Marathon Oil (MRO 10.59%) is currently the most widely held oil stock on popular trading app Robinhood. More than 190,000 traders own shares, putting it ahead of well-known peers like energy behemoth ExxonMobil. Fueling the company's popularity among the service's traders are its low-priced stock -- shares currently fetch less than $6 apiece -- and its upside potential if crude prices head higher.
The company highlighted that potential in its second-quarter earnings report Wednesday, where it detailed its current cash flow breakeven levels for the balance of this year and 2021. Those numbers are well below where oil is trading now, which suggests Marathon is in position to produce a gusher of cash in the coming year.
Drilling down into the report
There's no way to sugar coat things. Marathon's second-quarter numbers weren't pretty. The company posted an adjusted loss of $477 million as its production declined by 5% year over year. It only generated $9 million in net cash from operations, which didn't come close to covering the $137 million it spent on capital projects.
The culprit, of course, was lower oil prices -- crude crashed during the first quarter, bottomed out in late April, and remained low despite a rebound through the rest of the second quarter. Overall, Marathon realized an average of just $21.65 per barrel for its oil in the U.S., down 51% from the first quarter and 63% from the prior-year period. That forced the company to shut-in some of its wells during Q2 because it was cheaper to turn off the pumps than to have them continue producing.
However, the company made several other moves during the period that put it in a better position for the future. These included suspending its dividend, reducing capital expenses, and becoming even more efficient. The company also lowered its operating expenses, which pushed its U.S. unit production costs down to $4.09 per barrel of oil equivalent. That's its lowest level for that metric since the company spun off its refining and midstream assets in 2011. This all significantly reduced Marathon's cost structure, putting it in a better position to operate in a low-oil-price environment.
A look at what's ahead for Marathon Oil
Marathon currently estimates that it only needs the price of U.S. benchmark West Texas Intermediate (WTI) crude to be in the low $30s to support its current operations during the second half of this year. With WTI recently around $42 a barrel, Marathon is on track to generate free cash flow in the back half of this year. Meanwhile, the company believes it can produce enough cash at $35 a barrel in 2021 to maintain its year-end 2020 production rate throughout next year. While no one knows where prices will be next year, the oil futures market currently forecasts a $44 per barrel price for WTI next May. If that turns out to be accurate, Marathon should generate lots of free cash in the coming months.
Marathon is already well-positioned when it comes to cash on hand, with the tally on its balance sheet rising to $611 million as of early July after it received a tax refund. With its business on track to produce free cash over the next few quarters at current oil prices, that number could keep rising.

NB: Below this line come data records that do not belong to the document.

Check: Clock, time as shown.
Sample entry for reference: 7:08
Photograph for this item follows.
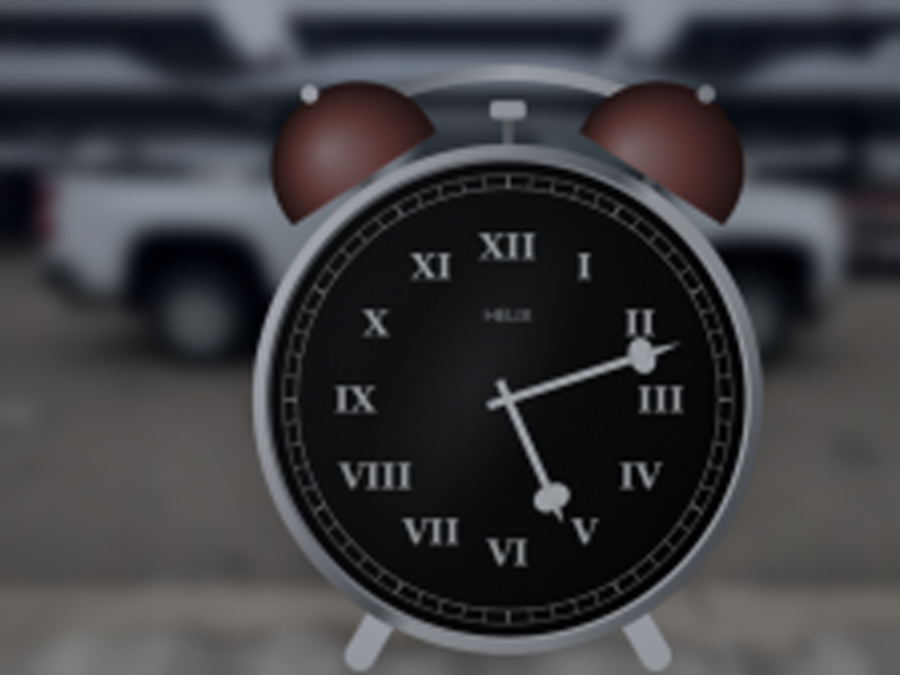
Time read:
5:12
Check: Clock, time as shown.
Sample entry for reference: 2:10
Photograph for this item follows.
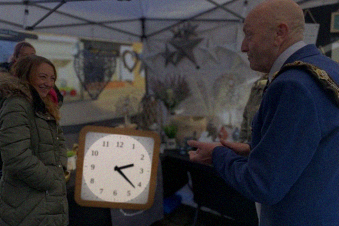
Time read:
2:22
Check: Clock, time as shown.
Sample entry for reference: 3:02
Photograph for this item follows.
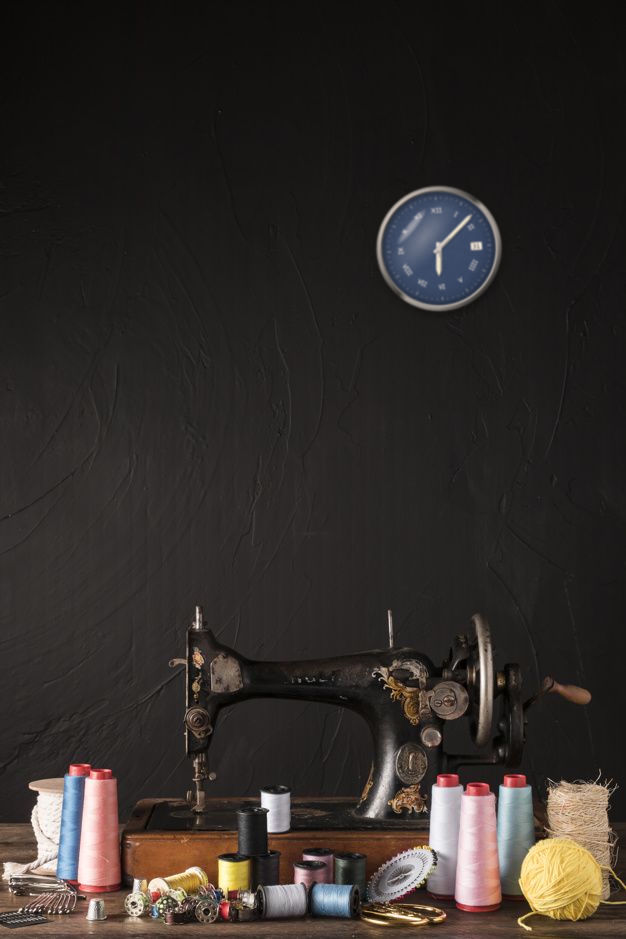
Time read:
6:08
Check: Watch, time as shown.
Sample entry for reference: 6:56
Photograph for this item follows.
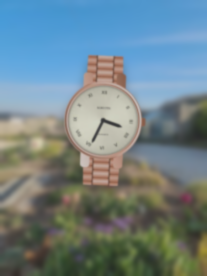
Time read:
3:34
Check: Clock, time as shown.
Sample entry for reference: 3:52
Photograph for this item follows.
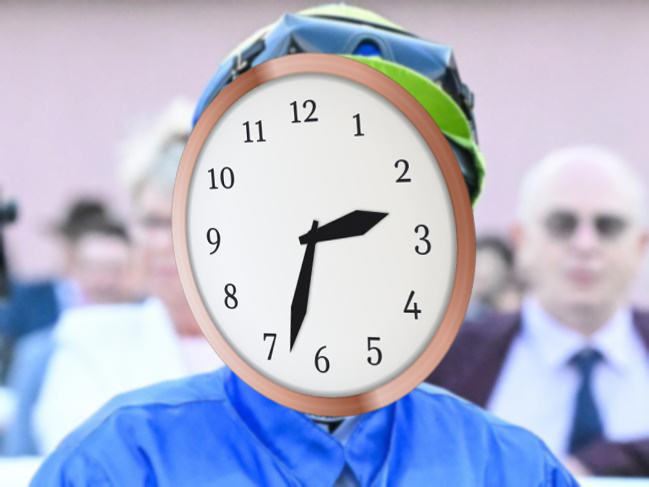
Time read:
2:33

Marathon has lots of options when it comes to what to do with these funds. It could invest in expanding its operations by drilling more wells or acquiring producing wells and drillable land. It could also pay down debt -- it had $5.5 billion outstanding at the end of June -- though none of it matures until 2022. Finally, it could start returning cash to investors again by reinstating the dividend and restarting its share repurchase program. With its stock price down by about 58% year to date, a buyback could retire a significant number of shares, which could boost the price.
Loads of upside potential if oil prices cooperate
Marathon Oil spent much of the second quarter resetting its business to run on much lower oil prices. Because of that, it can generate free cash during the second half of 2020 if oil prices stay above the low $30s. That puts it on track to cash in, since WTI crude is currently in the low $40s. That gusher of cash has the potential to fuel a rally in the share price, especially if Marathon uses some of this money to buy back its beaten-down stock.